What a good trial. I appreciate it. However, please remember you should have written a “report”. So, write it in the form of a report. It’s good to start this way:
“The Birth of Rock” deals with the birth of rock ‘n roll. ………….
Would try doing it once again?
Good morning Sir..
Following is my assigment for Extensive Reading,
The Birth of Rock
(Edward Jay Whetmore)
The birth of rock and roll began in the conflict between two economic organizations in the American music industry: The American Society of Composers, Authors, and Publishers (ASCAP) with Broadcast Music Incorporated (BMI). ASCAP was formed in 1914 to guarantee that its members received a fee for the playing of their songs. In 1941 it announced a 100 percent fee increase from the radio stations.

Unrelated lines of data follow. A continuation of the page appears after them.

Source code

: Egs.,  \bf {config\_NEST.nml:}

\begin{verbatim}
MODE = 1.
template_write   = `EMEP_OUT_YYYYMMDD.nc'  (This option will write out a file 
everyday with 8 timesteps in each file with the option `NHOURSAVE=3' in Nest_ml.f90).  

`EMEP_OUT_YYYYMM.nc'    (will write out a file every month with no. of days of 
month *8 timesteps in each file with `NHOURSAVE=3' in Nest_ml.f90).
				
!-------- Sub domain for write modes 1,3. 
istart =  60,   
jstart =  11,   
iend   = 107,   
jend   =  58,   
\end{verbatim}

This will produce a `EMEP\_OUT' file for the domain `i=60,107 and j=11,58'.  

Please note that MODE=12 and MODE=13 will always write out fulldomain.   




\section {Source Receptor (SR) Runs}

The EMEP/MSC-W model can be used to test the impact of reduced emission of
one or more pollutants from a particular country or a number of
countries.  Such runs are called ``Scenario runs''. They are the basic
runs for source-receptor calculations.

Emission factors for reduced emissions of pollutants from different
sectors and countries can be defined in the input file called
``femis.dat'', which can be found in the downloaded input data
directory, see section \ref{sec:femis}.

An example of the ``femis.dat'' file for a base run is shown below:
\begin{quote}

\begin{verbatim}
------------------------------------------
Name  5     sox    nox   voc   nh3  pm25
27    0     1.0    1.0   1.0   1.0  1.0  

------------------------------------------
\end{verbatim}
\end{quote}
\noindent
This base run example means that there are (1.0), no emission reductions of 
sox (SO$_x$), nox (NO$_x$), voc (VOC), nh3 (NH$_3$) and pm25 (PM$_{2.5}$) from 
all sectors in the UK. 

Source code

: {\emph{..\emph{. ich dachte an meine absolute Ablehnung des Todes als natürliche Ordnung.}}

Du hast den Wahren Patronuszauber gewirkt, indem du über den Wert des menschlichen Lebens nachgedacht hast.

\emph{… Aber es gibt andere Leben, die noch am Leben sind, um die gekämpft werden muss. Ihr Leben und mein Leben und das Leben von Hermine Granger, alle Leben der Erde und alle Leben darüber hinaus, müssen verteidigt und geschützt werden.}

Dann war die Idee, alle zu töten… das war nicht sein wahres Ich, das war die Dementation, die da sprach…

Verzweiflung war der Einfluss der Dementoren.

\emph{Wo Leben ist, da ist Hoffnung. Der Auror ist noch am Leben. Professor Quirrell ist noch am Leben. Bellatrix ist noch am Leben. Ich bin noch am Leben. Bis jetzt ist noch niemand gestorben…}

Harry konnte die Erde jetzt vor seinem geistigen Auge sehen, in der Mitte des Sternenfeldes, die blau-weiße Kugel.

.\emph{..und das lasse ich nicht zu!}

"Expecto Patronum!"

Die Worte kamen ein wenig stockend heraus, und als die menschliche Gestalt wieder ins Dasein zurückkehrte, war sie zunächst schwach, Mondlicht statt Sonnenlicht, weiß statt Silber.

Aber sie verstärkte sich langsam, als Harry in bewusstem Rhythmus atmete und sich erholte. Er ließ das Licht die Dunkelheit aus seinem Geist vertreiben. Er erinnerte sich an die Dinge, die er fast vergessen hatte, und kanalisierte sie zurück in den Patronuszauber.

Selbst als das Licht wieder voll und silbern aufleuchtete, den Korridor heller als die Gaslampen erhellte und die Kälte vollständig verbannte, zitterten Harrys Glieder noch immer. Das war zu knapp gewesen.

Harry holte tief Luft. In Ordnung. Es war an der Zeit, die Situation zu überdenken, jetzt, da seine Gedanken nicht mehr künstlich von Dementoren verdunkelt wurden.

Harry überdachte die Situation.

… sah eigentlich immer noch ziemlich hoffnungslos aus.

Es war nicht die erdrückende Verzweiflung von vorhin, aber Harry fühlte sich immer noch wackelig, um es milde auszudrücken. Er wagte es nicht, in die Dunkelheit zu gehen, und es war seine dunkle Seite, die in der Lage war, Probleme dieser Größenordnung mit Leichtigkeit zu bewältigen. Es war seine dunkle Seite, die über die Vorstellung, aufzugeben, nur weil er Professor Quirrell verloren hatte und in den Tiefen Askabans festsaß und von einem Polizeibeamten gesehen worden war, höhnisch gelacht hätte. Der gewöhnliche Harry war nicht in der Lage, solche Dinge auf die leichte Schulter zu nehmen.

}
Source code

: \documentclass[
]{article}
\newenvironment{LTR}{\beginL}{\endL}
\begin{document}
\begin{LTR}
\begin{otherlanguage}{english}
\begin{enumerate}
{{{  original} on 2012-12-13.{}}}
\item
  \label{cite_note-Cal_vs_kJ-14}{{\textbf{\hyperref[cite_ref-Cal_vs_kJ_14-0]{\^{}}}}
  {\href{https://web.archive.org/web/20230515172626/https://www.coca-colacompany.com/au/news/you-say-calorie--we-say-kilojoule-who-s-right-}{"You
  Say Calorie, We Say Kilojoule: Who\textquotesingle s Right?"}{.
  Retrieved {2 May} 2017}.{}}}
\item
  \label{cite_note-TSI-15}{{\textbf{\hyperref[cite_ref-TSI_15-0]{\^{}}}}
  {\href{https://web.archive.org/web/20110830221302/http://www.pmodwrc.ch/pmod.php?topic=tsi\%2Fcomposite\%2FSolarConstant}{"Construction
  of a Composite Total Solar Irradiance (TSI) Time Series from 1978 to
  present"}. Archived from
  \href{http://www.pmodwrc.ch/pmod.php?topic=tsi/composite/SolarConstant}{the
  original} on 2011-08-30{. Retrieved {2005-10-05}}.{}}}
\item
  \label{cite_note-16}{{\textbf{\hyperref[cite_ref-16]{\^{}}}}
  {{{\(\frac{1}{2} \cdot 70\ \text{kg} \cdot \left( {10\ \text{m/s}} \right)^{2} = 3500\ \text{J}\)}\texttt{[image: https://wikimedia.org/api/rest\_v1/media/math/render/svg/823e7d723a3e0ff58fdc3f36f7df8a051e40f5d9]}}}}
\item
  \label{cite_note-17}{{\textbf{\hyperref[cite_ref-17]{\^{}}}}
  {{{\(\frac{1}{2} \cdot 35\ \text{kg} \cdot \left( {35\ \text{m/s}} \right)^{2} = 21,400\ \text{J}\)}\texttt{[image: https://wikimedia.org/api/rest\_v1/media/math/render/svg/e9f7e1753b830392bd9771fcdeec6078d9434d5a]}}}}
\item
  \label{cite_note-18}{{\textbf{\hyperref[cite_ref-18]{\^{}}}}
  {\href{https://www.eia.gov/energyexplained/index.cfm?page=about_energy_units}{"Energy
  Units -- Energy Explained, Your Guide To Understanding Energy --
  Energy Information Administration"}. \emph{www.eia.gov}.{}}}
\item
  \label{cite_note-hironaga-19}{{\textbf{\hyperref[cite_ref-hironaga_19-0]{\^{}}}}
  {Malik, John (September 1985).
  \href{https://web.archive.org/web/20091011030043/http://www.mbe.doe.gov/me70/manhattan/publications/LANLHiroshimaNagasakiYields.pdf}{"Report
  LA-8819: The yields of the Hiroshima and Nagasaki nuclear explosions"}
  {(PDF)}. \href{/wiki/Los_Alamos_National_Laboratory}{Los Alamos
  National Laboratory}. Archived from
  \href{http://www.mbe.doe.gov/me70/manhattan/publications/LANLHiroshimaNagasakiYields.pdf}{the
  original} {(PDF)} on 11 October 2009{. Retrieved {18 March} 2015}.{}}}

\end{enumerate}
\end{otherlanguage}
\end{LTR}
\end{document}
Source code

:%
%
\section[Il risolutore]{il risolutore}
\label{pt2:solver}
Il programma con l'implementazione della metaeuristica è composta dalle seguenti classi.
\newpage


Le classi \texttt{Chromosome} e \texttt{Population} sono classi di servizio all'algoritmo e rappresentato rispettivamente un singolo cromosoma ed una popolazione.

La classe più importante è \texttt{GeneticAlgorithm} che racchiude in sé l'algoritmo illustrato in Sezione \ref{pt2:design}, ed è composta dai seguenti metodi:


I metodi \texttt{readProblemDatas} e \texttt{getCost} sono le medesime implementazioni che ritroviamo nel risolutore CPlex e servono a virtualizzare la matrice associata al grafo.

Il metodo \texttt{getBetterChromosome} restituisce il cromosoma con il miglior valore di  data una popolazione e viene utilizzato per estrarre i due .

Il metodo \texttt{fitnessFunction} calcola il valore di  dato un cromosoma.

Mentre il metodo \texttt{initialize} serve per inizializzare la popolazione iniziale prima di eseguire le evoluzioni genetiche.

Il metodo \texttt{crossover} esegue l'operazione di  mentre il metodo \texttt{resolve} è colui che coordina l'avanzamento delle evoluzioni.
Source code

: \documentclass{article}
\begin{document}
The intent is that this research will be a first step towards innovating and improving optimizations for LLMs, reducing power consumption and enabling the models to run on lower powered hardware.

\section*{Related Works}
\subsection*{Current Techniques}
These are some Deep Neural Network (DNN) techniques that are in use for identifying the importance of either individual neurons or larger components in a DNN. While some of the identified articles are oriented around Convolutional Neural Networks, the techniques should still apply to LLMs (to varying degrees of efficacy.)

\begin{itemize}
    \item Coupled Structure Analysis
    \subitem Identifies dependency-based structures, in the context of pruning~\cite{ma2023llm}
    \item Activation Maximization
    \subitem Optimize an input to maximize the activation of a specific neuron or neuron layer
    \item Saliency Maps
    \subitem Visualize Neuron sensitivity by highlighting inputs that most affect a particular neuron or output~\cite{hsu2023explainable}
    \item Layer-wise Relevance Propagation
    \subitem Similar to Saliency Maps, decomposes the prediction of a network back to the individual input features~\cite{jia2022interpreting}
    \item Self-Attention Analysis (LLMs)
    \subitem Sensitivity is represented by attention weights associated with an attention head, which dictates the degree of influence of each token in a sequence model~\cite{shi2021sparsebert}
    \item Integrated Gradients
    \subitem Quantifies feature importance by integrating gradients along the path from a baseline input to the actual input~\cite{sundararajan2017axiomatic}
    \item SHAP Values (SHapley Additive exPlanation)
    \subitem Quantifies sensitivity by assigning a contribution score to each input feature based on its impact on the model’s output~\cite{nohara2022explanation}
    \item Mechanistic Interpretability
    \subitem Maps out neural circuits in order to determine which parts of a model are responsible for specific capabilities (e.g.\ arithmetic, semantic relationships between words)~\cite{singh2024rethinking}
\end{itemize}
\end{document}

Toward the end of 1941, the radio stations had begun to rely on music provided by new guild of composers. BMI was looking for a new sound. The sound they found was rock and roll. By the mid-1950s powerful force and so was the new sound. Rock and roll had come at a time when young people bored with the mainstream. Youth wanted a sound of its own-something new, different, and vital.
Rock and roll was actually a blend of country music and rhythm and blues (R&B) that was popular among black people during the early 1950s. But record producers suspected that national white audiences would never idolize a black popular singer, no matter how much they like the R&B beat. In 1954 Sam Phillips who formed Sun Records found Elvis Presley “is a white boy who can sing colored”. Within two years Presley became the Sinatra of the 1950s.
The father of rock and roll was Alan Freed who had started mixing R&B songs with Al Martino and Frank Sinatra record as early as 1951. It was he who coined the term rock and roll to make R&B palatable to this white audience. Furthermore Freed helped the introduce Bill Haley’s “Rock around the Clock” the first rock and roll single to reach the top charts, was the best selling song of 1955. The pulsating, uninhibited new sound was linked with restless, rebellions youth. In 1956 Elvis had five of the year’s 16 best seller, including the number one and number two records: “Don’t Be Cruel” and “Heartbreak Hotel.” Many artists like Frankie Avalon, Fabian, Paul Anka, Bobby Darin, and Bobby Rydell used the dance show as a stepping stone in their careers. Every one of them was teenage idol, all made millions of dollars and were worshiped everywhere they went. But none surpassed Presley; he remained “The King.”
Another change that happened during 1950s was replaced of the 78-rpm disc with the smaller, more durable 45-rpm records. This helped records and the music to become important part of the youth culture.